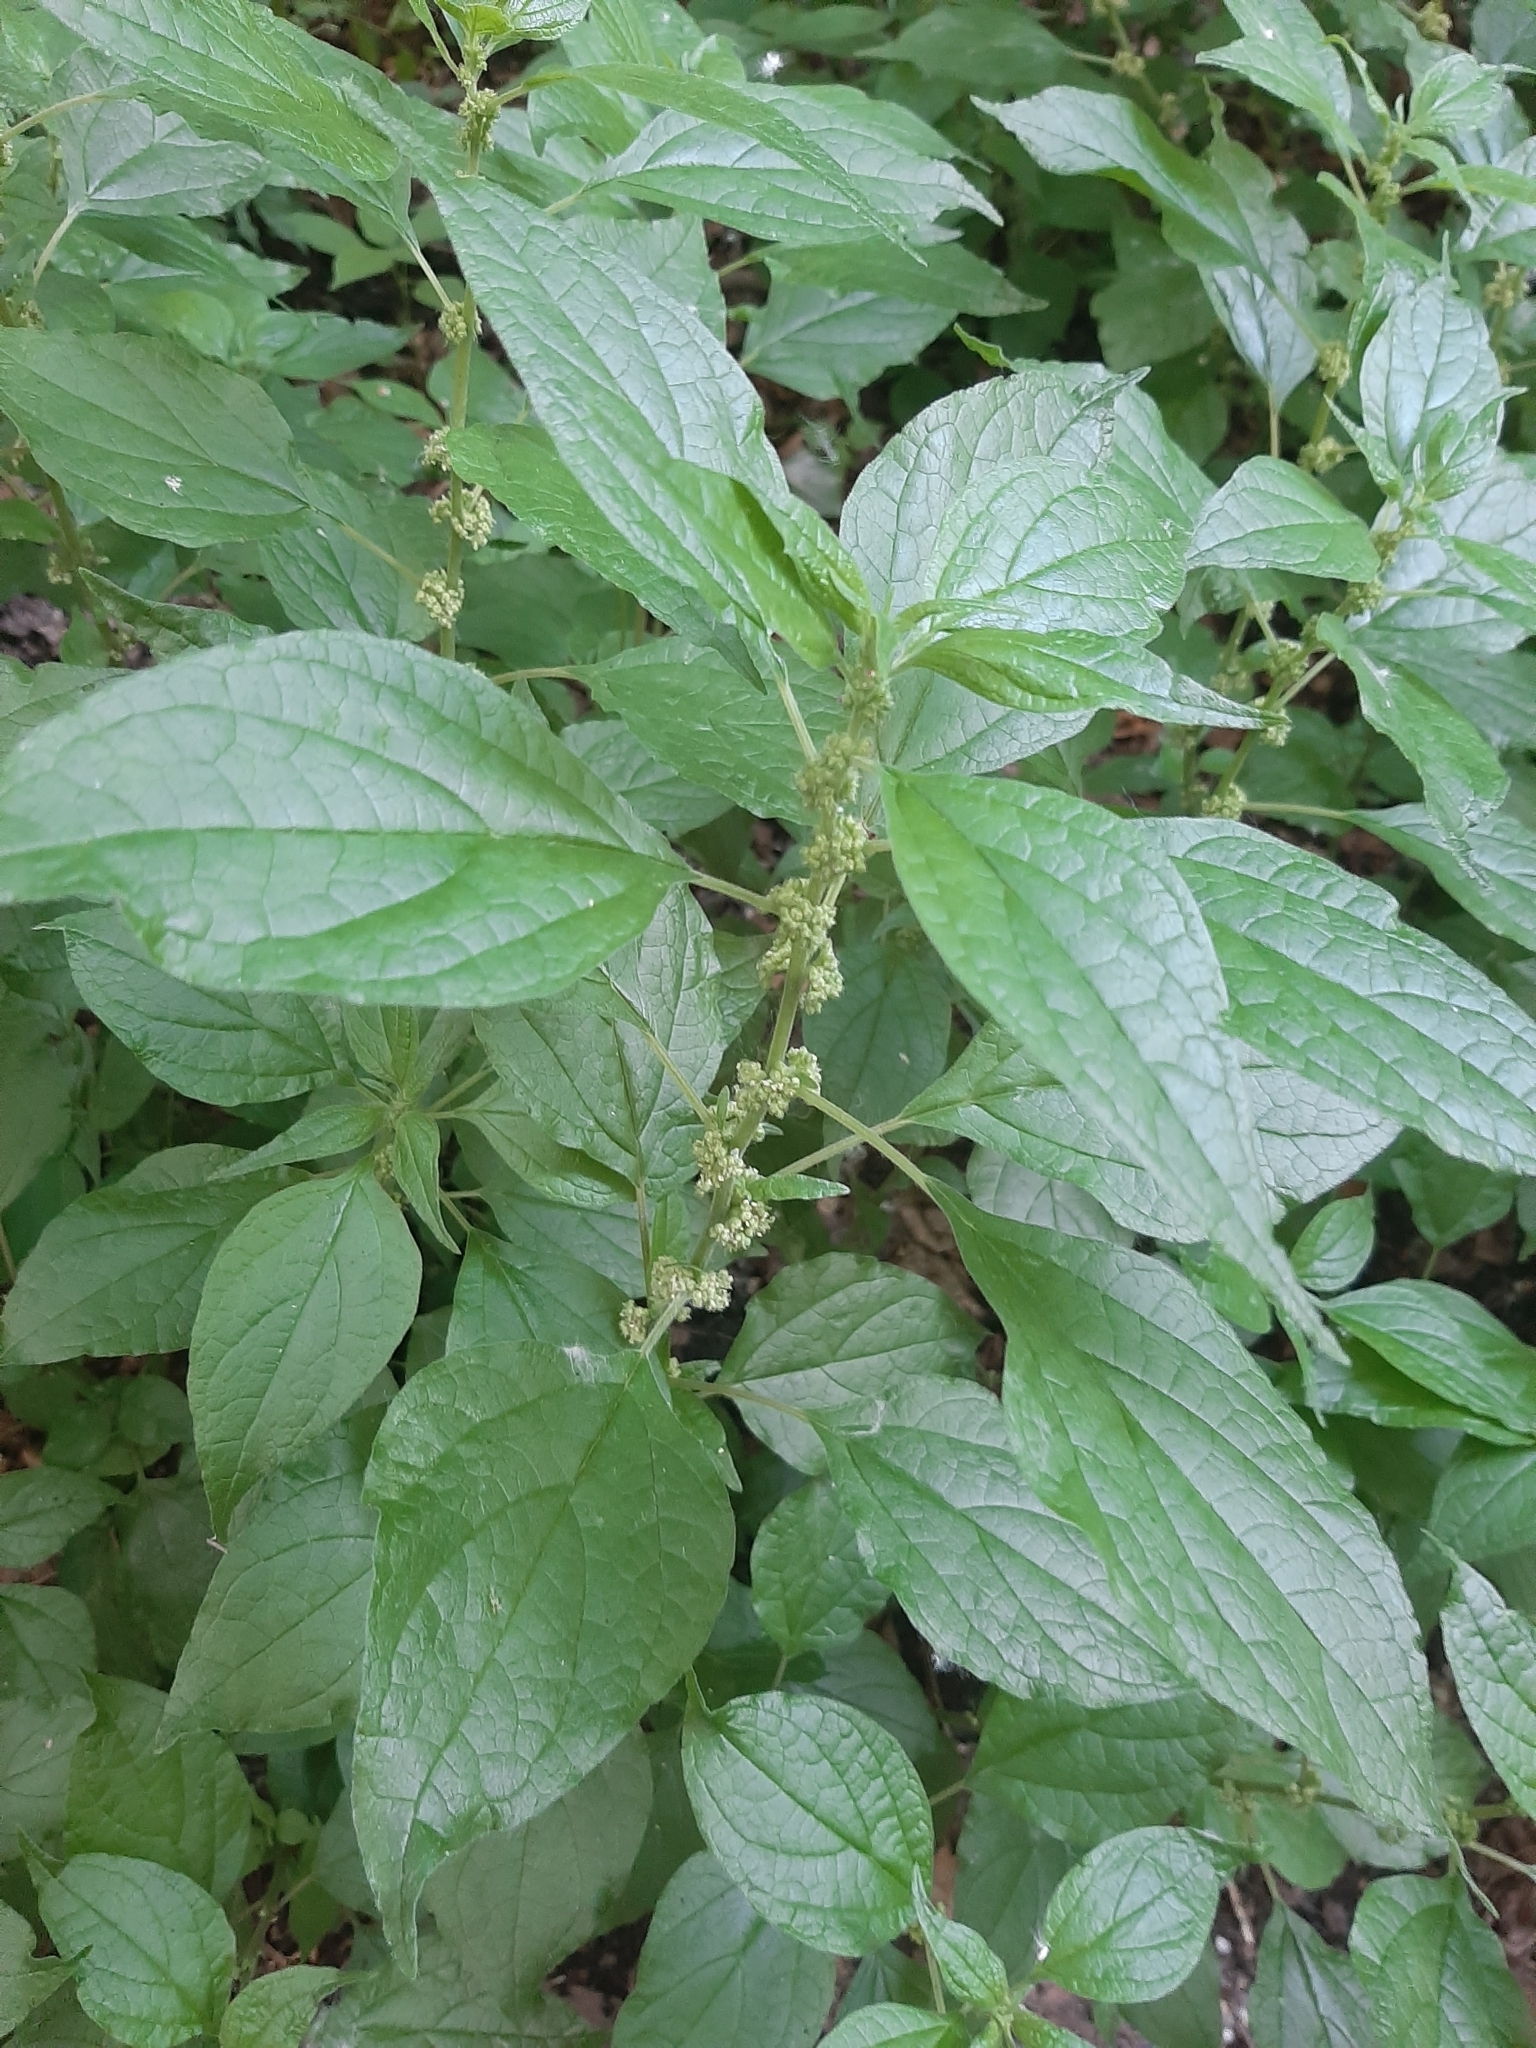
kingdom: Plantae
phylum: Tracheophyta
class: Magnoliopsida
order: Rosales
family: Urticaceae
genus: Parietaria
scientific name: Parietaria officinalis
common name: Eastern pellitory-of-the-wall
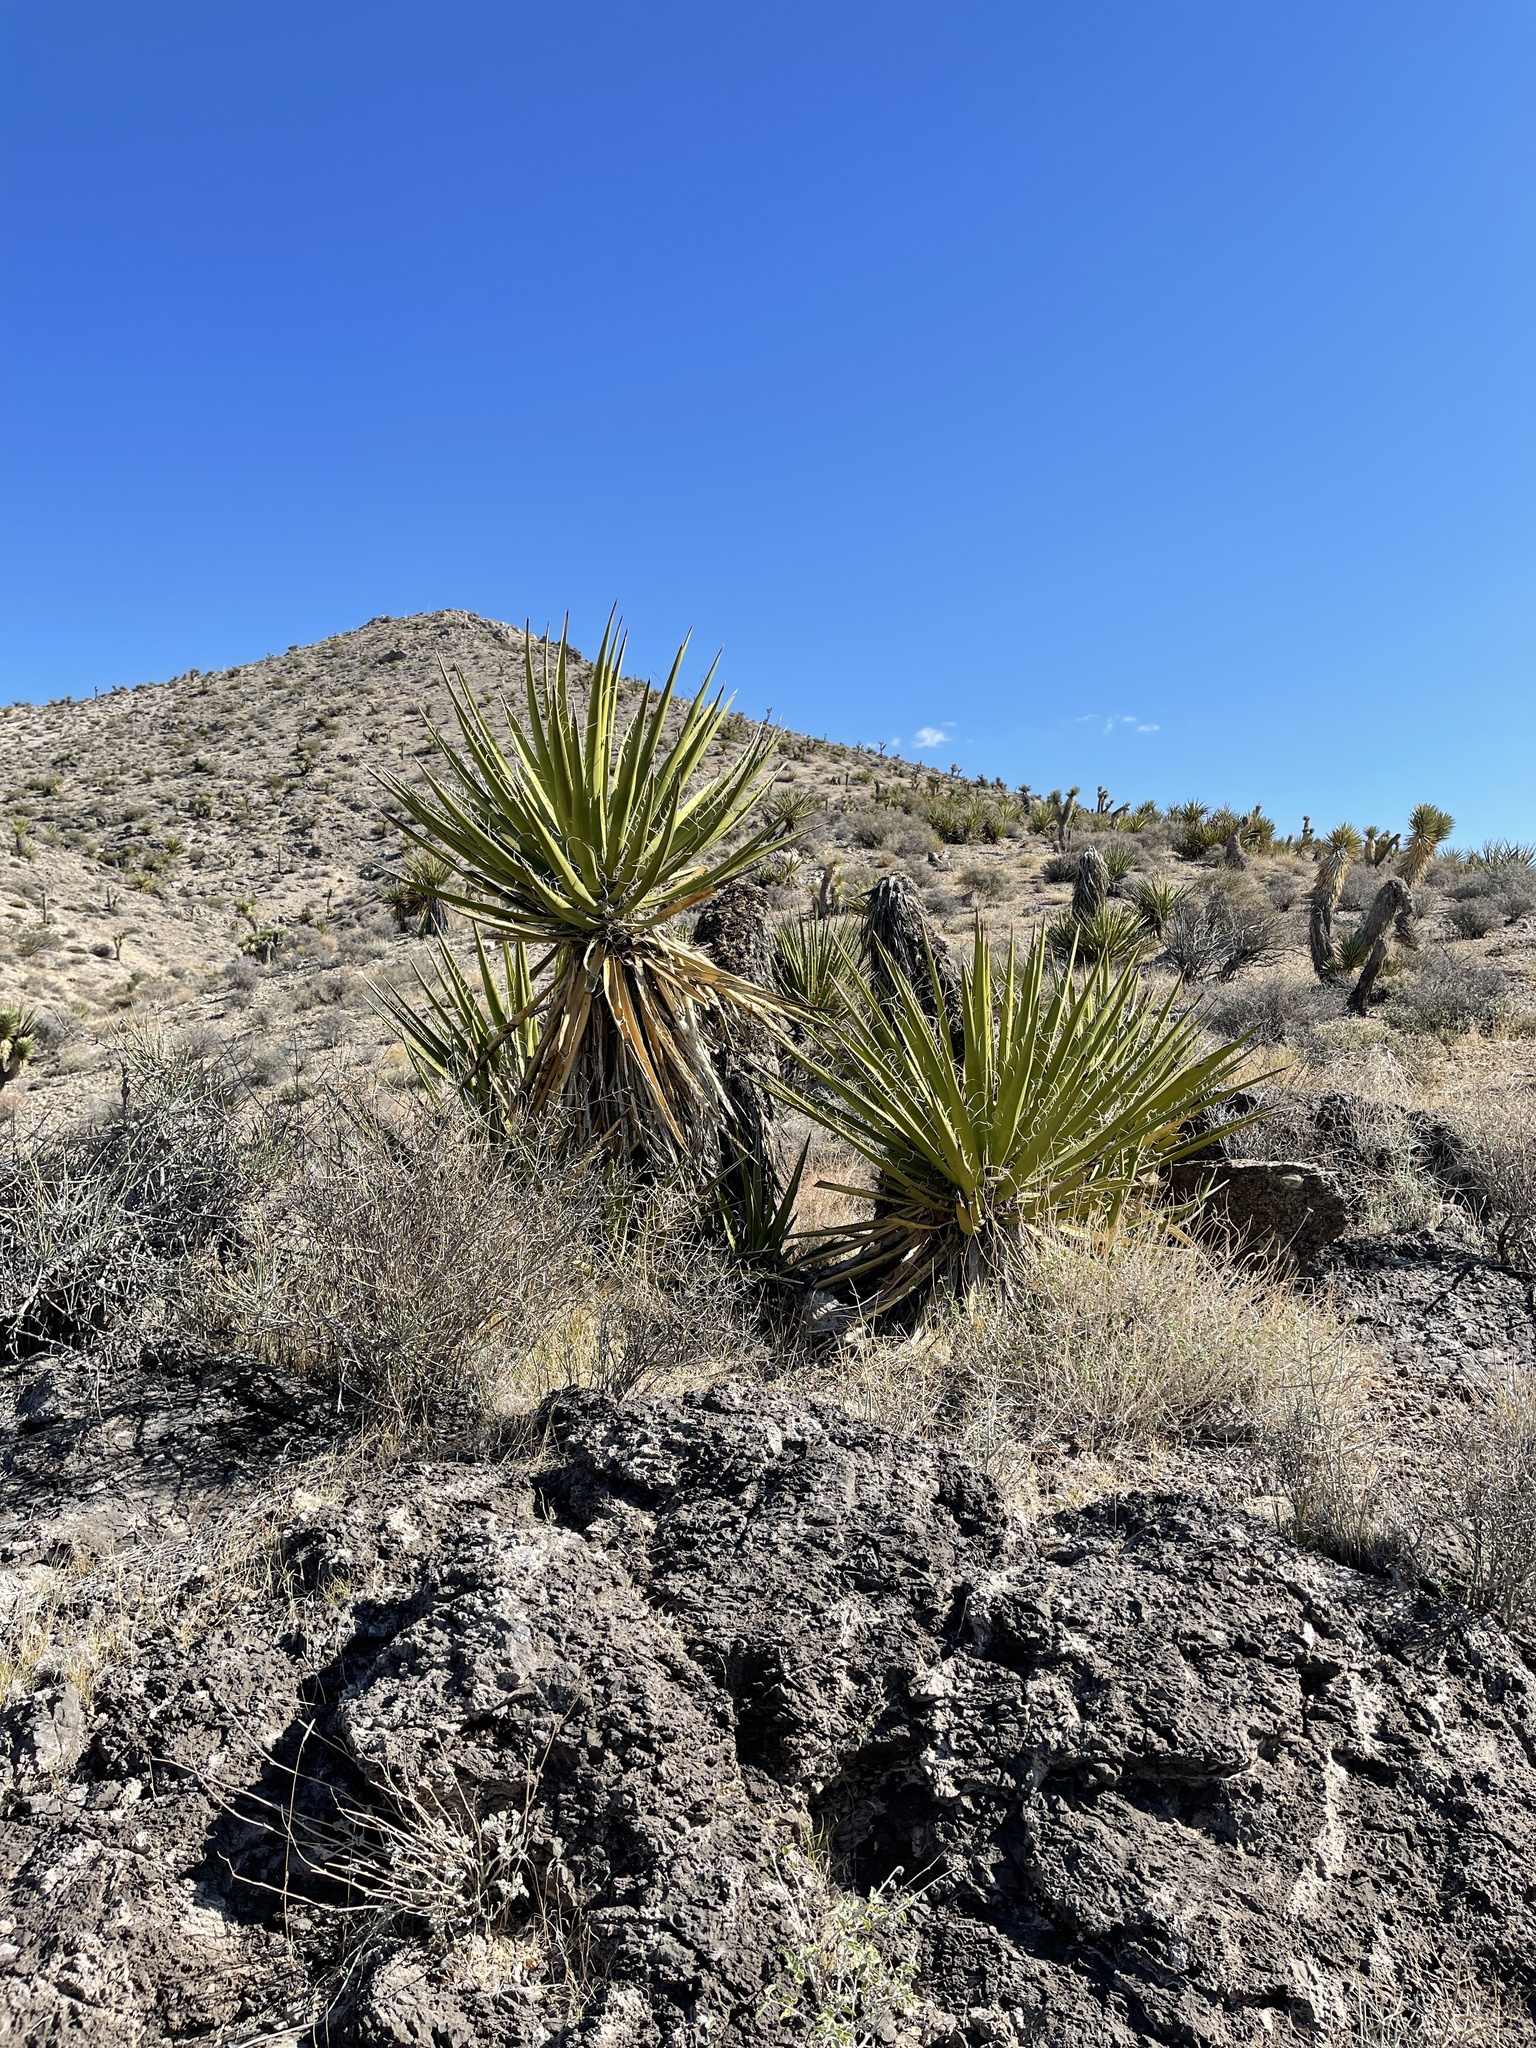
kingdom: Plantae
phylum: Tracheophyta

***

Exercise:
Please write out the listing again, swapping "kingdom" for "realm" everywhere and changing nothing else. Leave out the pictures.

Output below:
realm: Plantae
phylum: Tracheophyta
class: Magnoliopsida
order: Rosales
family: Urticaceae
genus: Parietaria
scientific name: Parietaria officinalis
common name: Eastern pellitory-of-the-wall
realm: Plantae
phylum: Tracheophyta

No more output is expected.